By looking to Revelation and its relationship with music, then, we can see two important themes emerge.  Unity and Resistance.  When we sing as Christians two very important things are happening.  The first is we are being drawn together.  We don’t all preach at the same time.  We don’t all pray together, but by gum we can sing together.  I may not be any good at singing, but I can tell you that I like singing with all of you.  I do.  It means something to me to come here each week and sing with you.  And when I travel and worship in other places, it means something to me to be able to sing with them too.  As Christians we fight too often.  We squabble with one another over doctrine and politics, as if what we believe about baptism or salvation changes the nature of God.  But when we sing, it feels as if those differences melt away.

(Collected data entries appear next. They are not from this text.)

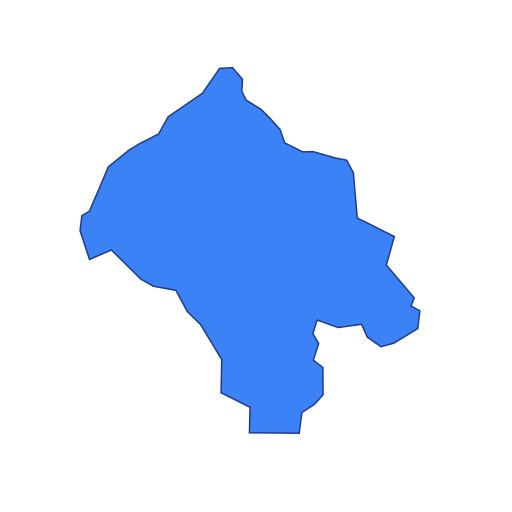 Pukë, Shkodër, Albania, rotated 291°
{"feature_id": "67620474B73280275449109", "entity_name": "Pukë", "entity_type": "district", "adm_level": 2, "iso_a3": "ALB", "parent_name": "Albania", "parent_adm1": "Shkodër", "projection": "mercator", "projection_center": [19.995, 42.061], "detail": "fine", "context": "isolated", "style": "filled", "palette": "blue", "viewbox_px": 512, "rotation_deg": 291, "n_neighbors": 0, "source": "geoboundaries", "source_scale": "gbopen_adm2", "svg_char_len": 1051}
<svg xmlns="http://www.w3.org/2000/svg" viewBox="0 0 512 512"><g transform="rotate(291 256 256)"><path d="M377.9,306.3L375.9,294.6L373.9,272.0L369.9,262.1L371.9,242.3L382.6,233.3L390.0,218.9L394.7,208.1L398.0,190.9L404.7,183.7L416.1,180.1L423.4,166.6L418.1,154.8L388.6,147.6L354.5,124.1L335.1,121.4L319.1,107.0L309.7,99.7L286.3,86.2L260.2,85.3L238.1,84.4L231.4,79.0L216.7,82.6L193.1,101.8L209.8,118.8L193.1,156.9L191.0,171.0L195.2,193.5L179.5,211.8L172.2,228.7L147.1,261.1L115.8,272.4L112.6,304.7L88.6,313.2L99.8,343.1L106.0,359.8L126.4,354.9L138.5,363.8L150.5,368.3L175.9,358.4L177.7,352.1L179.3,346.8L192.8,346.1L196.7,345.9L198.3,343.9L200.8,340.8L204.0,336.9L210.3,336.5L214.3,336.2L218.1,336.0L218.7,358.4L230.1,379.1L220.1,389.0L216.1,405.2L224.1,416.0L246.2,433.0L263.5,428.6L264.2,423.6L264.5,421.7L264.9,418.7L267.6,418.7L270.4,418.7L273.6,418.7L294.3,380.9L323.7,378.2L326.3,352.4L327.6,338.4L327.8,336.9L336.4,332.7L345.7,328.2L352.2,325.0L362.6,320.0L368.6,317.1L377.9,306.3Z" fill="#3b82f6" stroke="#1e3a8a" stroke-width="1.5"/></g></svg>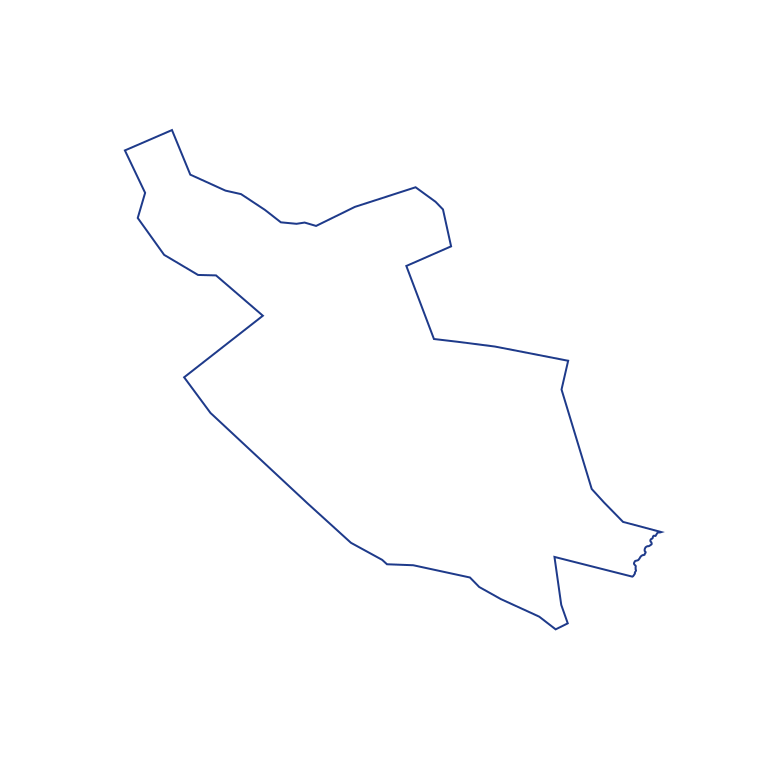 outline of Su'mber, Dornogovi, Mongolia, rotated 102°
{"feature_id": "93677404B97636792882766", "entity_name": "Su'mber", "entity_type": "district", "adm_level": 2, "iso_a3": "MNG", "parent_name": "Mongolia", "parent_adm1": "Dornogovi", "projection": "mercator", "projection_center": [108.779, 46.503], "detail": "fine", "context": "isolated", "style": "outline", "palette": "blue", "viewbox_px": 768, "rotation_deg": 102, "n_neighbors": 0, "source": "geoboundaries", "source_scale": "gbopen_adm2", "svg_char_len": 1530}
<svg xmlns="http://www.w3.org/2000/svg" viewBox="0 0 768 768"><g transform="rotate(102 384 384)"><path d="M323.0,208.7L324.3,283.3L327.4,320.8L329.6,344.5L263.9,386.7L235.4,347.0L201.0,362.6L195.1,371.4L185.0,394.0L216.8,449.3L243.5,483.3L242.6,495.2L245.5,502.9L247.3,518.5L238.4,536.8L228.0,563.3L227.8,579.3L219.5,617.0L179.7,644.2L209.4,686.0L246.7,657.4L272.8,659.4L303.4,625.9L316.0,588.6L312.7,570.9L342.4,516.7L419.0,580.9L448.4,547.7L516.9,433.6L546.2,383.3L556.4,349.2L559.7,343.6L555.2,317.7L555.4,259.7L562.8,248.6L570.1,225.0L579.3,183.8L588.3,165.1L579.9,154.5L563.2,164.7L517.7,181.3L520.8,101.1L520.2,100.4L519.1,99.9L517.4,99.2L517.0,99.2L516.4,99.4L516.1,99.4L514.8,98.9L514.2,98.7L513.8,98.8L513.1,99.2L512.7,99.5L511.8,99.5L511.1,99.8L510.3,99.8L509.8,99.9L509.4,100.2L508.7,101.3L508.0,102.0L507.4,102.2L506.5,102.1L505.3,101.7L504.8,101.4L504.1,99.9L503.6,99.0L503.2,98.6L501.6,97.8L500.0,97.3L498.6,96.5L497.6,95.4L497.5,95.0L497.3,94.3L496.7,93.6L496.2,93.6L495.7,93.6L495.4,93.5L494.8,93.1L494.1,93.1L493.8,93.4L493.1,94.3L492.1,94.6L490.9,94.6L489.4,94.2L488.6,93.5L487.9,92.6L487.6,91.4L487.1,90.7L486.2,89.9L485.4,89.1L484.8,88.9L484.2,89.1L483.4,89.5L482.6,90.5L482.0,90.9L481.0,90.9L480.4,90.7L479.9,90.1L479.4,89.5L478.9,89.2L477.7,89.2L477.1,89.1L476.6,88.8L476.3,88.5L476.2,88.0L476.3,87.3L476.1,86.8L475.5,86.6L474.7,86.3L473.2,85.8L472.5,85.3L472.2,84.7L471.7,82.9L471.2,82.0L469.2,121.5L454.1,144.2L443.5,159.0L352.5,209.2L323.0,208.7Z" fill="none" stroke="#1e3a8a" stroke-width="2"/></g></svg>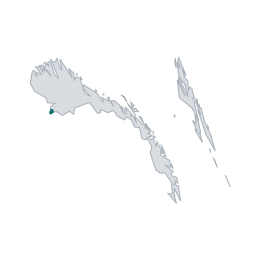 location of Halden nor, Østfold, Norway, rotated 69°
{"feature_id": "86288312B70342807980905", "entity_name": "Halden nor", "entity_type": "district", "adm_level": 2, "iso_a3": "NOR", "parent_name": "Norway", "parent_adm1": "Østfold", "projection": "equal_earth", "projection_center": [11.486, 59.068], "detail": "fine", "context": "in_parent", "style": "filled", "palette": "teal", "viewbox_px": 256, "rotation_deg": 69, "n_neighbors": 0, "source": "geoboundaries", "source_scale": "gbopen_adm2", "svg_char_len": 4500}
<svg xmlns="http://www.w3.org/2000/svg" viewBox="0 0 256 256"><g transform="rotate(69 128 128)"><path d="M153.5,112.3L143.7,114.1L145.3,115.3L143.1,118.7L131.6,117.3L129.3,121.5L121.6,122.0L117.2,125.4L119.3,128.2L113.1,133.8L106.6,135.1L106.4,141.5L100.7,147.1L103.7,148.0L103.7,151.0L90.3,155.0L90.2,170.6L95.6,173.8L91.3,176.8L92.8,184.6L86.8,189.1L86.5,195.1L80.5,192.7L78.7,187.6L75.5,194.3L70.9,193.4L60.2,202.1L51.4,203.3L40.5,196.9L41.3,194.3L44.9,195.6L46.9,194.4L43.4,193.5L47.4,189.4L37.8,192.4L39.3,188.7L46.1,187.1L42.6,186.7L45.7,183.4L52.2,181.0L45.9,182.5L38.1,188.7L38.8,184.7L42.4,184.4L38.4,181.6L42.3,179.5L38.3,179.9L37.7,176.5L52.6,177.2L56.9,175.0L38.5,175.2L40.4,172.6L37.6,169.3L45.5,170.0L50.7,169.3L39.3,166.9L60.9,162.1L51.0,162.2L57.2,159.1L64.7,161.2L61.4,158.6L64.5,155.0L80.1,156.1L85.1,151.7L75.1,155.7L71.6,154.1L85.4,144.0L92.5,143.0L95.4,141.2L89.9,141.6L96.1,136.4L94.4,135.3L103.1,133.8L96.7,134.3L97.3,131.2L103.4,127.7L112.4,127.1L105.7,126.6L109.2,124.3L113.6,126.0L114.2,124.7L108.0,122.6L116.1,119.6L118.3,122.1L117.5,119.0L126.6,118.2L119.5,117.5L130.0,113.1L130.9,111.0L135.0,112.0L133.3,110.8L140.3,108.7L140.2,111.3L144.5,107.8L143.4,111.9L147.5,110.6L146.5,108.0L155.6,108.5L151.2,105.8L159.9,104.9L164.7,107.5L173.2,100.8L180.1,102.0L175.9,106.7L184.8,101.4L185.9,104.7L188.4,104.0L191.8,100.2L197.2,101.0L194.3,102.9L196.8,103.0L196.8,105.7L200.3,101.7L215.1,105.1L200.8,106.4L207.4,109.1L215.8,109.7L203.4,114.1L205.4,111.0L203.8,109.6L194.0,107.0L183.2,109.5L181.7,114.3L176.7,117.1L159.4,116.2L153.5,112.3ZM114.3,54.3L124.0,55.2L123.1,56.9L127.5,56.0L129.3,57.3L146.2,59.5L132.6,61.0L118.0,69.2L100.9,64.8L118.9,63.1L101.5,63.7L98.9,62.5L120.4,60.8L115.9,60.5L117.9,59.8L105.0,59.5L104.8,60.8L95.6,61.6L84.6,58.6L91.0,58.6L88.3,57.2L83.6,57.9L80.4,55.4L98.8,55.0L100.2,55.4L91.9,56.1L100.4,57.0L105.7,55.4L115.1,58.5L111.8,55.6L114.3,54.3ZM135.3,52.7L151.0,54.3L155.2,52.8L157.0,52.9L155.9,53.8L163.7,53.2L181.0,54.8L161.6,57.6L138.1,56.4L135.3,56.1L142.0,55.4L129.4,55.4L126.5,54.8L130.1,54.4L124.4,54.0L133.1,54.1L132.0,53.3L135.5,53.7L135.3,52.7ZM147.6,60.1L159.2,62.0L157.2,62.7L168.4,63.7L155.7,65.9L153.4,65.7L154.8,64.6L144.0,65.1L148.2,63.0L139.1,60.6L147.6,60.1ZM114.4,117.3L119.6,116.2L104.2,119.9L112.0,116.9L112.3,113.9L116.6,112.3L114.4,117.3ZM122.5,111.7L129.7,111.5L121.3,113.7L122.5,111.7ZM129.5,110.1L139.6,107.3L134.4,110.2L129.5,110.1ZM79.6,58.8L87.4,60.7L89.2,61.6L83.1,60.6L79.6,58.8ZM109.3,114.2L110.7,116.9L104.9,116.2L109.3,114.2ZM164.6,102.0L160.8,103.8L155.1,103.1L161.5,102.7L164.6,102.0ZM165.5,103.3L163.9,105.4L161.5,104.8L165.5,103.3ZM97.7,120.1L103.3,119.5L97.2,121.3L97.7,120.1ZM219.3,53.8L206.8,54.1L219.8,53.7L219.3,53.8ZM189.7,58.5L197.0,58.8L186.0,59.0L189.7,58.5ZM176.8,100.6L180.9,100.2L182.3,100.6L176.8,100.6ZM168.1,102.8L167.4,103.9L166.2,102.9L168.1,102.8ZM146.5,105.9L146.5,107.0L144.9,106.6L146.5,105.9ZM134.5,79.9L134.0,80.8L132.0,80.0L134.5,79.9ZM180.7,59.6L177.3,59.6L177.0,59.3L180.7,59.6ZM82.1,144.0L83.2,145.1L80.1,144.8L82.1,144.0ZM139.4,105.6L141.6,106.1L142.8,106.7L139.4,105.6ZM126.6,53.2L128.1,53.6L125.8,53.4L126.6,53.2ZM66.0,154.1L62.5,154.3L66.2,153.6L66.0,154.1ZM60.9,156.0L59.5,157.0L58.9,156.5L60.9,156.0ZM96.4,121.6L94.5,122.6L96.5,120.9L96.4,121.6ZM37.7,182.1L37.3,183.8L37.1,181.6L37.7,182.1ZM92.9,135.5L92.1,134.7L93.2,134.7L92.9,135.5ZM208.2,108.0L207.9,109.0L207.7,108.8L208.2,108.0ZM93.9,136.3L91.9,136.5L94.4,136.1L93.9,136.3ZM88.1,138.3L88.3,139.2L87.3,138.9L88.1,138.3ZM37.1,175.1L36.2,176.1L36.5,175.2L37.1,175.1Z" fill="#d9dde1" stroke="#a8b0b8" stroke-width="1"/><path d="M85.9,192.1L85.7,192.1L85.4,192.2L85.2,192.1L85.0,192.3L84.9,192.2L84.7,192.3L84.7,192.2L84.4,192.2L84.2,192.1L84.2,192.3L83.9,192.5L83.7,192.7L83.7,192.8L83.5,193.0L83.4,193.2L83.4,193.3L83.2,193.4L83.2,193.5L83.3,193.6L83.5,193.6L83.8,193.5L83.9,193.4L84.0,193.4L83.9,193.4L84.0,193.4L84.3,193.3L84.5,193.3L84.5,193.5L84.7,193.8L84.7,193.7L84.8,193.7L84.8,193.8L84.7,193.8L84.8,193.9L84.8,194.0L85.0,194.1L85.0,194.3L85.2,194.5L85.3,194.5L85.2,194.6L85.1,194.8L85.2,195.0L85.1,195.3L85.3,195.4L85.5,195.5L85.7,195.4L85.8,195.4L86.0,195.4L86.4,195.2L86.6,195.2L86.8,195.0L86.7,194.9L86.8,194.9L86.8,194.7L86.9,194.4L87.0,194.3L87.0,194.1L86.9,194.0L86.8,193.9L86.7,193.9L86.8,193.8L86.8,193.6L86.6,193.4L86.4,193.2L86.5,193.1L86.4,193.0L86.3,192.8L86.2,192.8L86.2,192.7L86.0,192.4L85.9,192.3L85.9,192.2L86.0,192.2L85.9,192.2L85.9,192.1Z" fill="#14b8a6" stroke="#0f766e" stroke-width="1.5"/></g></svg>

Think again to that last song in our passage today.  Who sang that song?  Everybody did.  Not even just people.  John says, “every creature in heaven and on earth and under the earth and in the sea,” all sang to God and to Jesus.  All of them.  The music of worship unites us not just to one another, but to all of creation.  And surely today, in such a bitterly divided and angry world it means something to sing together.

And this brings us to that second thing.  Resistance.  One of the most anti-Christian Roman Emperors was Domitian.  He was not keen on our faith.  One of the biggest rubs between Christianity and Rome was the cult of the Emperor.  Everybody in the Roman Empire had to worship the emperor as a god.  This was a problem for the Jews and it was a problem for the Christians.  Good old Domitian took things a step further.  He demanded to be addressed as, “lord and god.”  Does that sound familiar?  It should.  We find it in the 11th verse of Chapter 4.  In a song.  The 24 elders who fell before the throne and cast their crowns before God, sang a song that began like this, “You are worthy, our Lord and God…”  There is only one God, and neither the Emperor nor any other human being is that God.  The music of worship was also a powerful act of resistance.

As it can be every time we sing.  When we sing our songs we are singing against a world which seeks to pit us against one another; a world which tries to convince us to worship politicians or celebrities or athletes, a world which tells us that our true purpose is to make money.  No.  Our songs tells us that our purpose is to follow Jesus.  Our songs tell us that God is our only king and that his love is our only treasure.  And our songs tell us that we are one people, united as children of God. Our music, every song we sing, is an act of resistance.

You know, it used to bug me when people didn’t sing in church, but I have gotten over it.  Some of us just can’t do it for whatever reason.  But that being said, even if we can’t stand up and belt out the words, we can at least understand what it is that we are participating in each week.  We are not singing just to make worship fun or to break up all the talking.  We sing because we are the gathered people of God, followers of Jesus, the Body of Christ.  We sing because we live in this world but we are not of this world.  We sing to remind ourselves that we have different values than the world around us.  And we sing because it is in our nature.  When John got his first glimpse of heaven he saw lots of strange things, but he heard something familiar.  He heard singing.  To sing is to worship, and to worship is to be our most perfect selves.  So even if you can’t sing this morning, that’s ok.  Belt a hymn out in the car on the way home and join in with all the saints who have come before us and those that will come after us.  Join in, and sing to your God.  Amen.